12 Fractionation and rheological properties of glutens from near isogenic lines.

Y. POPINEAU, J. Lefebvre, and G. Deshayes. Institut National de la Recherche Agronomique, Centre de Recherches de Nantes, BP 71326, 44316 Nantes cedex 3, France.

Viscoelasticity of hydrated gluten depends on composition of HMW glutenin subunits, size distribution of glutenin polymers and protein-protein interactions. Glutens extracted from four near-isogenic lines differing in their HMW subunits were analysed. Covalent and non-covalent bonds were examined by submitting the material to heating/cooling cycles, in the presence or in the absence of SH-blocking agent (NEMI). Size distribution of prolamins was determined by sequential extraction and SE-HPLC. Rheological properties was studied by dynamic assay in shear and creep and recovery analysis.
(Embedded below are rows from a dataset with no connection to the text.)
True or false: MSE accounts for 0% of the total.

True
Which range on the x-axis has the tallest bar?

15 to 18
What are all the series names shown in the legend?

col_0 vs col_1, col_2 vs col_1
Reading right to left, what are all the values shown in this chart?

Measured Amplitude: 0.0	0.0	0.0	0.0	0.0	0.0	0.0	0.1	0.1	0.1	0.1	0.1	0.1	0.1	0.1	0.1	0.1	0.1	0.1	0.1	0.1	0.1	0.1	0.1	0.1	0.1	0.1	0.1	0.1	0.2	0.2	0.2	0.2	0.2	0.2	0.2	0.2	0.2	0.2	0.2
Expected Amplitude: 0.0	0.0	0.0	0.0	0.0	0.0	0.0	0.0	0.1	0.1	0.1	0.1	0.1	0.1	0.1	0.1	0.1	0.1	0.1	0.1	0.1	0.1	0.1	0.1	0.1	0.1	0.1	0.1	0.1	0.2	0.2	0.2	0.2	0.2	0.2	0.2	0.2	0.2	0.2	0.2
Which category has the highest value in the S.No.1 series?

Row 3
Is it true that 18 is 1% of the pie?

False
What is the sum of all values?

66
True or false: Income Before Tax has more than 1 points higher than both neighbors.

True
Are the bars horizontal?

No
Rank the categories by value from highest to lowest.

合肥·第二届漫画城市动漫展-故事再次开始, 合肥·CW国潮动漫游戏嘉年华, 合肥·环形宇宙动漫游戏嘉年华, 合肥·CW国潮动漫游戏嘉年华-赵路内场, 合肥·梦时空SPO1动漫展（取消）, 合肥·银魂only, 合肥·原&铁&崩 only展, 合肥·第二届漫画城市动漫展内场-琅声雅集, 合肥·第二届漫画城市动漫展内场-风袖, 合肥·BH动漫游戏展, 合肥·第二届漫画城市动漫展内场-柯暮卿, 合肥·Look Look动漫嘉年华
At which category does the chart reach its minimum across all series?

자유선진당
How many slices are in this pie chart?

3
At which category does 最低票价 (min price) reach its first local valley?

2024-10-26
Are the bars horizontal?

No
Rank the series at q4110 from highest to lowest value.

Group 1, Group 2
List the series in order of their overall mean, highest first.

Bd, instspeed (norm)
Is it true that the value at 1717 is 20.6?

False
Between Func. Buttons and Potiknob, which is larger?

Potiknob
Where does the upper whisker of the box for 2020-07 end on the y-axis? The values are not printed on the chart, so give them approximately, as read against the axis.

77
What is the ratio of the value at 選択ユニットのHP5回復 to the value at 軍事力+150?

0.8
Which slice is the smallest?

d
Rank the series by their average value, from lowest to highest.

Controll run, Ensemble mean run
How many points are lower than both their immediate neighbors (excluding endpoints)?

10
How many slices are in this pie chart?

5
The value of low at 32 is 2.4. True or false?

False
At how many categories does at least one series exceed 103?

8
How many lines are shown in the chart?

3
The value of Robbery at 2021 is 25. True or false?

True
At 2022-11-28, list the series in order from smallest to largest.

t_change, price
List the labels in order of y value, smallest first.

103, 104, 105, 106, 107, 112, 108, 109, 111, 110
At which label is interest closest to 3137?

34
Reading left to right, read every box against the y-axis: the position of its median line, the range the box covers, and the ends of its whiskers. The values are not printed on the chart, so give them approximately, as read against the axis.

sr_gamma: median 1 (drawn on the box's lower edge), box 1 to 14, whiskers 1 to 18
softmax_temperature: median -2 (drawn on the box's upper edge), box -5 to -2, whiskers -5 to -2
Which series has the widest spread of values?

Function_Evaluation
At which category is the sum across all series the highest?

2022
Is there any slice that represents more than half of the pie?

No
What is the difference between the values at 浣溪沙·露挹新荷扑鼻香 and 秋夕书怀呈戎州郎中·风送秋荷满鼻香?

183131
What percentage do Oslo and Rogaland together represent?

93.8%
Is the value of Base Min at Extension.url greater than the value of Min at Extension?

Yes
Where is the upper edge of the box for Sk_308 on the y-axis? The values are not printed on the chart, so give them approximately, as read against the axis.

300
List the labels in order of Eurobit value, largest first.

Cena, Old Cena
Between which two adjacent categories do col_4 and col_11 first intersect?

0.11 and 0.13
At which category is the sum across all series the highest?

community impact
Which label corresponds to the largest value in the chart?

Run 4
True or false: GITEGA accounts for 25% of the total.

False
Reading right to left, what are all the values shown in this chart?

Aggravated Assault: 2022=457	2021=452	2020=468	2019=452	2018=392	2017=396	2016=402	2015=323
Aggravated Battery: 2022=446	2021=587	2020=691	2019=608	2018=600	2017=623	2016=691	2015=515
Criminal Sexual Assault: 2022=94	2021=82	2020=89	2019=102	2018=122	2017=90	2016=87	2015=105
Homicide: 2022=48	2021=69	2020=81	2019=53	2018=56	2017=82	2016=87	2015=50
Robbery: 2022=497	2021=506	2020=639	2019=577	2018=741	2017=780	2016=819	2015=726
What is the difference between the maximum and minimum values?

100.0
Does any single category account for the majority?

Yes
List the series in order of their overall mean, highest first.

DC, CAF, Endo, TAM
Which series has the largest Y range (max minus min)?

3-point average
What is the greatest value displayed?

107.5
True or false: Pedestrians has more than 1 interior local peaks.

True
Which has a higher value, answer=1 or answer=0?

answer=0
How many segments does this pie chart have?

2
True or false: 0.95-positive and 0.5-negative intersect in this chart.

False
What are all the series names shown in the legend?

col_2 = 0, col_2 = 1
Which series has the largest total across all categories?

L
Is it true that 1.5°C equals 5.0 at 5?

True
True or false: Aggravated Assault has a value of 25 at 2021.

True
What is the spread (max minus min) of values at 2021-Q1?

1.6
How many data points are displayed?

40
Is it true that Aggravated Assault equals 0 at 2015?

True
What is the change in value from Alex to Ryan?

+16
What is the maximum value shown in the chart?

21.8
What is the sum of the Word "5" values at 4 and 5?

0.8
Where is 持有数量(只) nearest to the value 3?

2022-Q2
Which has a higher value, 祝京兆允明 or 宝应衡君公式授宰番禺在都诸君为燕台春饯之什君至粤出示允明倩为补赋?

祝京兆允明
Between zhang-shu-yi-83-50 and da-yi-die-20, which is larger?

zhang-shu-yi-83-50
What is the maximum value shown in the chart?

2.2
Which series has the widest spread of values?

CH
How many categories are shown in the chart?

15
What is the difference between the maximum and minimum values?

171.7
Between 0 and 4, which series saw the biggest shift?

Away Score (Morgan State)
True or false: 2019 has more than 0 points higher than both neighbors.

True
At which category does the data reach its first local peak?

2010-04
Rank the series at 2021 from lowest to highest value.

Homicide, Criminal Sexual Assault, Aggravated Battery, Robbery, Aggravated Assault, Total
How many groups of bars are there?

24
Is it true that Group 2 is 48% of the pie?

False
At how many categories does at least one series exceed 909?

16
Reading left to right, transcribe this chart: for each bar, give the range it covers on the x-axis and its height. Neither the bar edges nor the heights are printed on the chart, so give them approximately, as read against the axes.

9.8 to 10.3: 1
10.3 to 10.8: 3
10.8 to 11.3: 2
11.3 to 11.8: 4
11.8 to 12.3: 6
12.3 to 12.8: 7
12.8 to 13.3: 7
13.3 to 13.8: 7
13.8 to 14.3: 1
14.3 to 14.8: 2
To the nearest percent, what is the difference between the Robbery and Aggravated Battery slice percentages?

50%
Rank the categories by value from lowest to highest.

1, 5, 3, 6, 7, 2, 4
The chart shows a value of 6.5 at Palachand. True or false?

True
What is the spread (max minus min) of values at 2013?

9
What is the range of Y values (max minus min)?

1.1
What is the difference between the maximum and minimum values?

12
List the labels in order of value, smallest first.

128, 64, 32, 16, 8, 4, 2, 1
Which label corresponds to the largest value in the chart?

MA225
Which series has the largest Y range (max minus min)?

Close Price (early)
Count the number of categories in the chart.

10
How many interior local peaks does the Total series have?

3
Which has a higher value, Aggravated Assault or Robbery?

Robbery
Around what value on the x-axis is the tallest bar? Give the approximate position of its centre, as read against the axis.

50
Assays carried out at 20 C confirmed that viscoelasticity was determined by large glutenin polymers, influenced by the HMW subunit composition. Difference of functionality linked to subunit structure was highlighted by comparing the behaviours of the 1A/1B null and 1A/1D null lines. In the 20–40 C temperature range, no irreversible changes of the mechanical properties occured. Thermal treatment affected chain mobility, and possibly H bonds, but not the structure of the network. Above 40 C, irreversible rheological changes were observed in the absence of NEMI, but not in its presence. Irreversibility was mainly due to chemical modifications affecting the polymer size distribution. The sensitivity of gluten to temperature depended on subunit composition.